§ Problem to solve
Reproduce the lines from the first one through the line containing "6 h 51 min 28 s", substituting "timepiece" for every occurrence of "clock" and leaving everything else unchanged.

§ Listing
──────

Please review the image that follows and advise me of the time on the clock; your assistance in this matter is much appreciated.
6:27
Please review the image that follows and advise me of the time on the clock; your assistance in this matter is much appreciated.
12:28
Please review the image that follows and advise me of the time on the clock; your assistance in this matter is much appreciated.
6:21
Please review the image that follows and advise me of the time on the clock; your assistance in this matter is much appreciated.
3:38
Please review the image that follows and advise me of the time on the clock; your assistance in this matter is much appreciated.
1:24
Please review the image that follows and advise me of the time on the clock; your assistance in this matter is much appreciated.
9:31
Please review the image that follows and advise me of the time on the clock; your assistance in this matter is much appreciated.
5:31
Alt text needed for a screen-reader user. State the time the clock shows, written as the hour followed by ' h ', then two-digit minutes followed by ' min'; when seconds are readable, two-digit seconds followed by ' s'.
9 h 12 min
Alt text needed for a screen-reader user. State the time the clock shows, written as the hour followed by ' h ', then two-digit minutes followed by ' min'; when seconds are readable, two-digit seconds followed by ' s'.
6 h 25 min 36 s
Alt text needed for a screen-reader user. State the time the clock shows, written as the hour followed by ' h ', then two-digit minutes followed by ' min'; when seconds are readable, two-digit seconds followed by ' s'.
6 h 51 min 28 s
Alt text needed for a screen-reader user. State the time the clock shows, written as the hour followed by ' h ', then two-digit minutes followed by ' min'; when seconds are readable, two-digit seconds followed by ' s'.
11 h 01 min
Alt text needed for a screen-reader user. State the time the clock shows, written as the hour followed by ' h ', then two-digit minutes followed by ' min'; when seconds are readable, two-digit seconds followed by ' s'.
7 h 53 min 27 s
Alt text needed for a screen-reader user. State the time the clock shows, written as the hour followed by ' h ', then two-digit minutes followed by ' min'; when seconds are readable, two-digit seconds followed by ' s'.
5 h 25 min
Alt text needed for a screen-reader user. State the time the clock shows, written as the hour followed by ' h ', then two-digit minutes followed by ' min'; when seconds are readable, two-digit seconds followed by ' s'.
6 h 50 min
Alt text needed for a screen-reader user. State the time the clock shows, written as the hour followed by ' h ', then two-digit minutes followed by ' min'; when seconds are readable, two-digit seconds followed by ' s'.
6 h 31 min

──────

§ Task answer
Please review the image that follows and advise me of the time on the timepiece; your assistance in this matter is much appreciated.
6:27
Please review the image that follows and advise me of the time on the timepiece; your assistance in this matter is much appreciated.
12:28
Please review the image that follows and advise me of the time on the timepiece; your assistance in this matter is much appreciated.
6:21
Please review the image that follows and advise me of the time on the timepiece; your assistance in this matter is much appreciated.
3:38
Please review the image that follows and advise me of the time on the timepiece; your assistance in this matter is much appreciated.
1:24
Please review the image that follows and advise me of the time on the timepiece; your assistance in this matter is much appreciated.
9:31
Please review the image that follows and advise me of the time on the timepiece; your assistance in this matter is much appreciated.
5:31
Alt text needed for a screen-reader user. State the time the timepiece shows, written as the hour followed by ' h ', then two-digit minutes followed by ' min'; when seconds are readable, two-digit seconds followed by ' s'.
9 h 12 min
Alt text needed for a screen-reader user. State the time the timepiece shows, written as the hour followed by ' h ', then two-digit minutes followed by ' min'; when seconds are readable, two-digit seconds followed by ' s'.
6 h 25 min 36 s
Alt text needed for a screen-reader user. State the time the timepiece shows, written as the hour followed by ' h ', then two-digit minutes followed by ' min'; when seconds are readable, two-digit seconds followed by ' s'.
6 h 51 min 28 s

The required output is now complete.